Jeudi 25 et vendredi 26 février

Deux longues journées de route, entrecoupées de pauses chai, dhaba, derniers achats (on a encore de la place !) pour remonter sur Delhi, même si il n'y a que 750 km ... ou plutôt parce que 750 km en Inde, c'est pas de la tarte ! Udaipur - Jaipur le jeudi et Jaipur - Delhi le vendredi ... une sacré expédition mais on l'a déjà fait par le passé. On aurait pu prendre l'avion et laisser Malkit rentrer seul mais nous n'avons jamais envie de le quitter trop tôt et préférons l'accompagner pour cette "épreuve" !

En vrac, quelques remarques : - nous sommes très étonnés du développement de Jaipur où nous n'avons pas mis les pieds depuis 2010 : la ville s'est modernisée incroyablement dans les faubourgs. Le centre est toujours aussi beau, une unité architecturale qu'aucune ville du Madhya, de l'Uttar ou du Gujarat n'arrive à égaler, même à 5%. Je comprends pourquoi le Rajasthan est proposé par les Tour opérateurs , même si je n'ai plus envie pour ma part, d'y retourner (il faut dire que je connais bien, mais trop touristique, trop de sollicitations de toutes parts). Le traverser en partie chaque année pour rentrer me suffit !

- La circulation est toujours aussi dingue sur la route entre Jaipur et Delhi mais il nous semble que c'est plus policé, moins dangereux. Presque plus vu de véhicules à contresens. L'Inde change vite !

- Arrivés vers 15 h à Delhi, on retourne au musée de l'artisanat (craft museum qui est plutôt un musée d'art tribal) encore en travaux, partiellement fermé et encore gratuit cette année. Chaque année, on y repasse, espérant la fin des travaux et la réouverture de toutes les salles mais cela traîne ... A ne pas manquer, même si il n'est pas encore fonctionnel complètement, tant pour les collections à l'intérieur que les reconstitutions de l'habitat tribal ou les mises en scènes à l'extérieur, avec des sculptures de chevaux en terre cuite, des peintures tribales. Une superbe boutique vient d'ouvrir avec des objets de toute beauté, à des prix intéressants et étiquetés !

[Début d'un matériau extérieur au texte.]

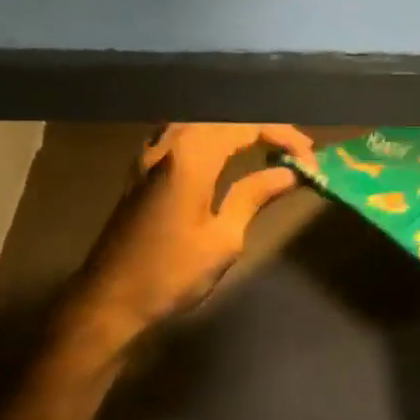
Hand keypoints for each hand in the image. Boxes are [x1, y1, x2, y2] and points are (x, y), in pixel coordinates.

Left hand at [57, 124, 316, 365]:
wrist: (109, 301)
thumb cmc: (171, 274)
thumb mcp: (223, 239)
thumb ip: (254, 196)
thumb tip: (288, 175)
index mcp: (190, 158)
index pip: (246, 127)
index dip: (283, 137)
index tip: (310, 160)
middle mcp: (167, 146)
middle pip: (224, 118)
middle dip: (264, 129)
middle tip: (296, 152)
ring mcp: (149, 156)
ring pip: (201, 123)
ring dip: (236, 131)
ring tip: (266, 149)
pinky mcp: (141, 171)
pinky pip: (182, 136)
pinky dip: (211, 138)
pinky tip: (224, 155)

- Encore pas pris le temps de repasser une journée à Delhi, cela fait bien longtemps que je n'y arrive que la veille du départ, dommage, mais à chaque fois, je n'arrive pas à tout caser ce que je voudrais ! Du musée, on va saluer et dîner dans la famille de Malkit, qui vit pas très loin de l'aéroport. Son épouse nous a entre autres plats, préparé des aubergines divines. Le temps passe vite et il est déjà l'heure de rejoindre l'aéroport, notre vol est à minuit ce vendredi !

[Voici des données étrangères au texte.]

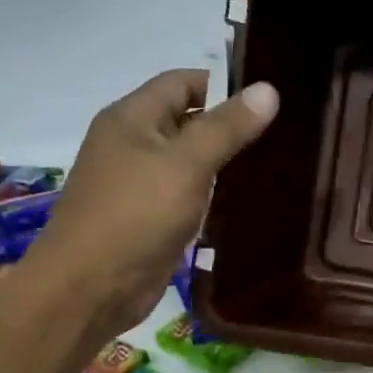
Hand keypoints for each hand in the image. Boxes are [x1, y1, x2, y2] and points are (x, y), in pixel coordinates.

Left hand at [25, 70, 278, 331]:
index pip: (183, 83)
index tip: (270, 100)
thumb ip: (227, 128)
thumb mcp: (186, 165)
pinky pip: (187, 194)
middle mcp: (132, 144)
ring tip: (275, 164)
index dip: (224, 85)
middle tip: (283, 133)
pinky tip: (247, 202)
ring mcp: (139, 183)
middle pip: (187, 120)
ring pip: (189, 160)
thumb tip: (269, 89)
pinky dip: (213, 194)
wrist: (89, 289)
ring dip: (225, 162)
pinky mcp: (149, 218)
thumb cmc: (135, 216)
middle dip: (230, 125)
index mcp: (132, 118)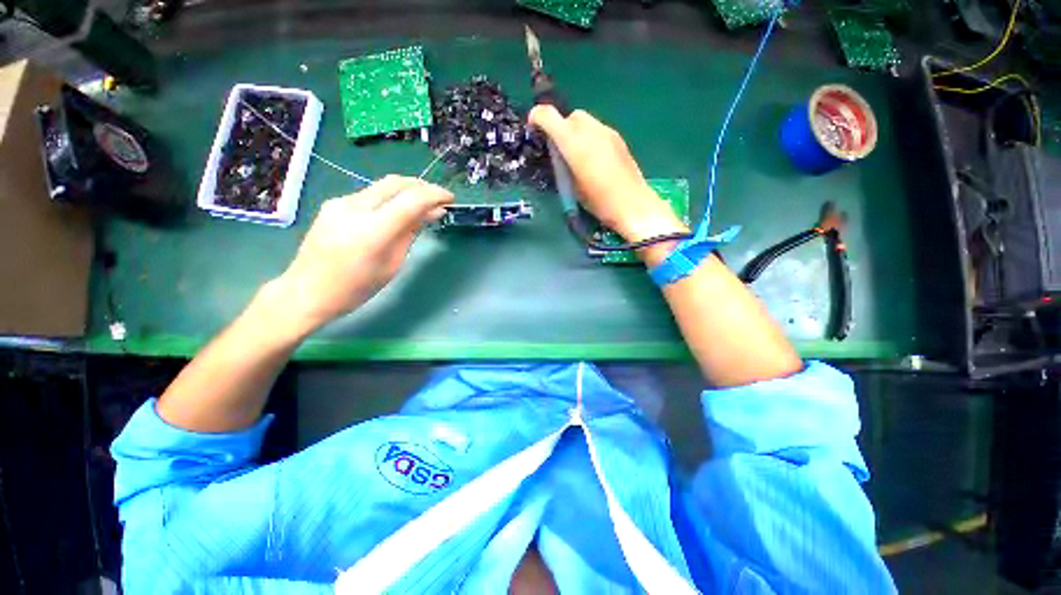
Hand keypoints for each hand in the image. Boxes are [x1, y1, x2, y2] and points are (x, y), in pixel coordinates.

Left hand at [270, 176, 452, 331]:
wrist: (307, 291)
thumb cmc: (356, 287)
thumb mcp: (393, 263)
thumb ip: (411, 233)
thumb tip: (432, 213)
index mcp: (372, 230)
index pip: (411, 199)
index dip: (435, 194)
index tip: (450, 199)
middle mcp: (355, 208)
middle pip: (396, 183)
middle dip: (422, 186)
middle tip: (439, 199)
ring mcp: (341, 202)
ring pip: (383, 185)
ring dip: (407, 190)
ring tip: (422, 205)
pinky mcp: (334, 203)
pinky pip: (371, 193)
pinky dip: (391, 197)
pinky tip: (397, 211)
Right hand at [528, 105, 687, 242]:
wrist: (632, 204)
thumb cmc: (598, 201)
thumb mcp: (572, 187)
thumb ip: (562, 164)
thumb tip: (558, 154)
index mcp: (574, 144)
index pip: (549, 116)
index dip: (537, 117)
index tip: (533, 128)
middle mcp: (590, 130)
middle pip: (571, 115)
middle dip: (561, 127)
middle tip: (560, 149)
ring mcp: (607, 132)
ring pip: (586, 121)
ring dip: (576, 132)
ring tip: (577, 156)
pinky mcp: (618, 139)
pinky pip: (598, 130)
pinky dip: (590, 138)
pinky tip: (593, 159)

Encore un magnifique voyage en Inde, qui ne sera pas le dernier ... j'ai déjà quelques idées pour le prochain !
PA Pachyderme Veteran ·
merci pour ce joli partage! j'ai bien aimé (entre autres) tes photos des gens et leur belle manière de s'habiller (ta photo des trois dames assises au début de ton récit..il y a longtemps!.. je la trouve magnifique, bref comme quoi les voyages en voiture avec chauffeur ça a l'air sympa aussi! merci![:)]
https://youtu.be/Zf3BvhjWTKg?si=1YaiHFtGqzqgC54P
GI Gilloug Veteran ·
Merci ! Merci ! et ....encore Merci !

Promets nous de ne pas supprimer ton carnet car... tu m'as donné envie de découvrir le Gujarat lors de mon prochain voyage ! Il me sera extrêmement utile !!!!

Take care
Si l'on ne meurt qu'une fois...alors vivons à l'infini!